Bioceramics fulfil a unique function as biomedical materials. The development of biomaterials and manufacturing techniques has broadened the diversity of applications within the human body.
Behaviour of Ceramics in the Human Body
Ceramics employed within the body can fall into all three biomaterial classifications i.e. Inert, resorbable and active, meaning they can either remain unchanged, dissolve or actively take part in physiological processes.
What Forms Can Bioceramics Take?
Bioceramics are available as:
• Thin layers or coatings on a metallic implant
• Porous networks
• Composites with a polymer component
• Large well polished surfaces
What Materials are Classified as Bioceramics?
Materials that can be classified as bioceramics include:
• Calcium phosphates
• Silica based glasses or glass ceramics,
• Pyrolytic carbons
Some of these are reviewed in more detail below.
What Functions Do Bioceramics Fulfil?
Bioceramics satisfy needs as diverse as low co-efficients of friction for lubricating surfaces in joint prostheses, surfaces on heart valves that avoid blood clotting, materials that stimulate bone growth and those that can harness radioactive species for therapeutic treatments.
Calcium Phosphate Bioceramics
There are several calcium phosphate ceramics that are considered biocompatible. Of these, most are resorbable and will dissolve when exposed to physiological environments. Some of these materials include, in order of solubility:
Tetracalcium Phosphate (Ca4P2O9) > Amorphous calcium Phosphate > alpha-Tricalcium Phosphate (Ca3(PO4)2) > beta-Tricalcium Phosphate (Ca3(PO4) 2) >> Hydroxyapatite (Ca10(PO4)6(OH)2)
Unlike the other calcium phosphates, hydroxyapatite does not break down under physiological conditions.
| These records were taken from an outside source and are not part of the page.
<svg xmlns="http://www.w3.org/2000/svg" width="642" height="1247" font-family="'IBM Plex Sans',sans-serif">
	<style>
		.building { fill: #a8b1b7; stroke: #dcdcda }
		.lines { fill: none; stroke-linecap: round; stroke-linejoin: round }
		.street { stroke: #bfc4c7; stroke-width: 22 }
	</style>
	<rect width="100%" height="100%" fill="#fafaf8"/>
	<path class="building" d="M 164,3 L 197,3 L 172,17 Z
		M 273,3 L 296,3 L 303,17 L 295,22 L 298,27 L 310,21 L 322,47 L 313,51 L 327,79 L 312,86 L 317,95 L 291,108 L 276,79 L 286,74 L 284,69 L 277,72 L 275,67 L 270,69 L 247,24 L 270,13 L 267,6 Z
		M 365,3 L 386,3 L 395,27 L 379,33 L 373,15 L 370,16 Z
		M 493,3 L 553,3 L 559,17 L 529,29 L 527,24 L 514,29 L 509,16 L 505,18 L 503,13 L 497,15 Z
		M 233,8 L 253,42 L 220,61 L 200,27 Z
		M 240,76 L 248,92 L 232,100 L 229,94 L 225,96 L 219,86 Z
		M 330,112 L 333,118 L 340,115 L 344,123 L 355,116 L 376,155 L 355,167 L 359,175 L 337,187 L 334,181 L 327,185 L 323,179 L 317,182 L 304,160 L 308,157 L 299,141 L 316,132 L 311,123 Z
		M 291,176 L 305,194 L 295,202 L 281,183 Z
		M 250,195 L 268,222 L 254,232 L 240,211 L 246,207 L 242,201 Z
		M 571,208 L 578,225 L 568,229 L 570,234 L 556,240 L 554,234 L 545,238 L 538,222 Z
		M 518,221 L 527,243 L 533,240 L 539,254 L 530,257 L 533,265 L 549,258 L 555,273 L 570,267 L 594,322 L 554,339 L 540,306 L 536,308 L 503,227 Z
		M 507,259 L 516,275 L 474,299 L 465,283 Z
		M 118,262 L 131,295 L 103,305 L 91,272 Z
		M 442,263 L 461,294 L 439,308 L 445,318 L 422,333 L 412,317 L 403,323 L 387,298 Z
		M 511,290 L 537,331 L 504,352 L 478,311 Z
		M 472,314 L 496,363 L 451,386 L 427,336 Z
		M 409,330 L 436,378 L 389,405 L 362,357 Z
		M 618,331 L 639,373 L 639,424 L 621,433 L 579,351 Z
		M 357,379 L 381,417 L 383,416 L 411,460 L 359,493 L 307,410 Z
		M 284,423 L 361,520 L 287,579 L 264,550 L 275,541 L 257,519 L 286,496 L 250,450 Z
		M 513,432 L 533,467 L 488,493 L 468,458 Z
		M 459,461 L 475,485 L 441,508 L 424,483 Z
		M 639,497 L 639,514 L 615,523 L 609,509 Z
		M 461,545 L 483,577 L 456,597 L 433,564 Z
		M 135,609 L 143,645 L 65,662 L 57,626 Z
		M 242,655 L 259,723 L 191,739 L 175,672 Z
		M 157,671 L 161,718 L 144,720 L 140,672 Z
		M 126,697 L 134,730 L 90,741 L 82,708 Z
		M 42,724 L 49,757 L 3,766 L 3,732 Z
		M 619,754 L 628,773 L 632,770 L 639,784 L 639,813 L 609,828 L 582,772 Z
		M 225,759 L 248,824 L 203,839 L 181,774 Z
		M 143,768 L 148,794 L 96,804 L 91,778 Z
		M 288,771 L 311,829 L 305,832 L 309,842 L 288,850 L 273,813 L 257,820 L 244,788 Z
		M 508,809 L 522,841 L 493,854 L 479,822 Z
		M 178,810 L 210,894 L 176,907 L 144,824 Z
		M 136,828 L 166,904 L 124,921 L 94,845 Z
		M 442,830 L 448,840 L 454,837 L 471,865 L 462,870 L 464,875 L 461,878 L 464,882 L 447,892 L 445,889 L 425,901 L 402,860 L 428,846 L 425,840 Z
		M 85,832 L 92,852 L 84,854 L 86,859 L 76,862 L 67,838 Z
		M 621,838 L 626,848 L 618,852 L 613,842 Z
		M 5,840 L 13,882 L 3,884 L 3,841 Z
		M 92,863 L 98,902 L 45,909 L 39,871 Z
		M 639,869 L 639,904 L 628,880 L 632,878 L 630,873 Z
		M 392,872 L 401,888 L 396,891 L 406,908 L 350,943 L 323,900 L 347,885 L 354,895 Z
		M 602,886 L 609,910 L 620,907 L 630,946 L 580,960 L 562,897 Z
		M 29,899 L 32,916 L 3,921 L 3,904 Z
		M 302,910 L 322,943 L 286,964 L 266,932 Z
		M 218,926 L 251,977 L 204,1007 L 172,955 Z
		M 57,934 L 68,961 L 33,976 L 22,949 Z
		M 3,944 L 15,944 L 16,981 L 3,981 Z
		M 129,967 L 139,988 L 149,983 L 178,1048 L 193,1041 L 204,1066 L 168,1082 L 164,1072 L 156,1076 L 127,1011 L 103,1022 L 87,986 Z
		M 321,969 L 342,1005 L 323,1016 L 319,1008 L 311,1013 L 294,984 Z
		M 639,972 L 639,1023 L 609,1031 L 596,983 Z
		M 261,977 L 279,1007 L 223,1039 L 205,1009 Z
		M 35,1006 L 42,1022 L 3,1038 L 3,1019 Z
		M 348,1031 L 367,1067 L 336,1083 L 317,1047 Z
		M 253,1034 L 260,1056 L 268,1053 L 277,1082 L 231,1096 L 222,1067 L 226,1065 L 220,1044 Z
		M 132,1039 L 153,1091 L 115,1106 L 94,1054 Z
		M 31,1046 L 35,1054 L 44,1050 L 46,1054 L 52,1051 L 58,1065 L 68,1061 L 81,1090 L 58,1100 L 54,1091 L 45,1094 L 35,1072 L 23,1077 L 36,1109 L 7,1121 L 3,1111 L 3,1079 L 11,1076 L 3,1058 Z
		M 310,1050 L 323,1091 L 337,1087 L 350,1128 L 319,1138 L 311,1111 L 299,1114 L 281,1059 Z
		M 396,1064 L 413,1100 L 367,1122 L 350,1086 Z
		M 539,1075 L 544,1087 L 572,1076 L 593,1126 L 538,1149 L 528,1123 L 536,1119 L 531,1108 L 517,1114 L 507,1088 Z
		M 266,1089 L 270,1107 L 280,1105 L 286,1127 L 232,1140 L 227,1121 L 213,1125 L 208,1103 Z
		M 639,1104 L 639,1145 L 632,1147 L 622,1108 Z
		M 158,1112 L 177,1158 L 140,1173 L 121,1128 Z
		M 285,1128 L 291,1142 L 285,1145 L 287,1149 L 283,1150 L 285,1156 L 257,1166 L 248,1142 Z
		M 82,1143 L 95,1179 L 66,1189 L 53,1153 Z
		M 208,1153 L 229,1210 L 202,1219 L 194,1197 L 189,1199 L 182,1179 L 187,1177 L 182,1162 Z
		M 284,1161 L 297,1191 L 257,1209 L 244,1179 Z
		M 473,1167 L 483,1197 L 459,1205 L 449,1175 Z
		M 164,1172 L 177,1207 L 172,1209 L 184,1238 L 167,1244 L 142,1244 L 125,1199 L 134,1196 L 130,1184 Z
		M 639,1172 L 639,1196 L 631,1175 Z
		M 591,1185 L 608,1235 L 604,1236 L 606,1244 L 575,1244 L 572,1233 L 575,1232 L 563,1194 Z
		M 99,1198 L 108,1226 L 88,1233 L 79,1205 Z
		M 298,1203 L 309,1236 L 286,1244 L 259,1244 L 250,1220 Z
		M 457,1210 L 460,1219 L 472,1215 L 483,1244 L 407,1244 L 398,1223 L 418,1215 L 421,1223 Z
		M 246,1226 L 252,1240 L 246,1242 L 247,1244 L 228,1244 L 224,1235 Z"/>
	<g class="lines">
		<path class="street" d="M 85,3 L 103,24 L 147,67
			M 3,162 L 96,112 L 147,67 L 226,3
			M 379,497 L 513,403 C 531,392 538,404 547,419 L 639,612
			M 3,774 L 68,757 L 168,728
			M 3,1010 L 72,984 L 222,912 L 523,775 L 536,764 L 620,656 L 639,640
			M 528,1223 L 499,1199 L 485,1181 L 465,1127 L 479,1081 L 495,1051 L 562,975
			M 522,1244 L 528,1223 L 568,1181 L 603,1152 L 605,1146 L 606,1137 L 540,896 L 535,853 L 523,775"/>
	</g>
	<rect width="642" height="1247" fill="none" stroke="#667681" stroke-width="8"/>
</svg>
In fact, it is thermodynamically stable at physiological pH and actively takes part in bone bonding, forming strong chemical bonds with surrounding bone. This property has been exploited for rapid bone repair after major trauma or surgery.
While its mechanical properties have been found to be unsuitable for load-bearing applications such as orthopaedics, it is used as a coating on materials such as titanium and titanium alloys, where it can contribute its 'bioactive' properties, while the metallic component bears the load. Such coatings are applied by plasma spraying. However, careful control of processing parameters is necessary to prevent thermal decomposition of hydroxyapatite into other soluble calcium phosphates due to the high processing temperatures.
Alumina and Zirconia
Alumina and Zirconia are known for their general chemical inertness and hardness. These properties are exploited for implant purposes, where it is used as an articulating surface in hip and knee joints. Its ability to be polished to a high surface finish make it an ideal candidate for this wear application, where it operates against materials such as ultra high molecular weight polyethylene (UHMWPE).
Porous alumina has also been used as a bone spacer, where sections of bone have had to be removed due to disease. In this application, it acts as a scaffold for bone ingrowth.
Single crystal alumina or sapphire has also been used in dental applications, although its use in this application is declining with the advent of more advanced materials such as resin-based composites.
Pyrolytic carbon is commonly used in artificial heart valves and has been the most popular material for this application for the last 30 years. Properties that make this material suitable for this application include, good strength, wear, resistance and durability, and most importantly, thromboresistance, or the ability to resist blood clotting.
Pyrolytic carbon is also used for small orthopaedic joints such as fingers and spinal inserts.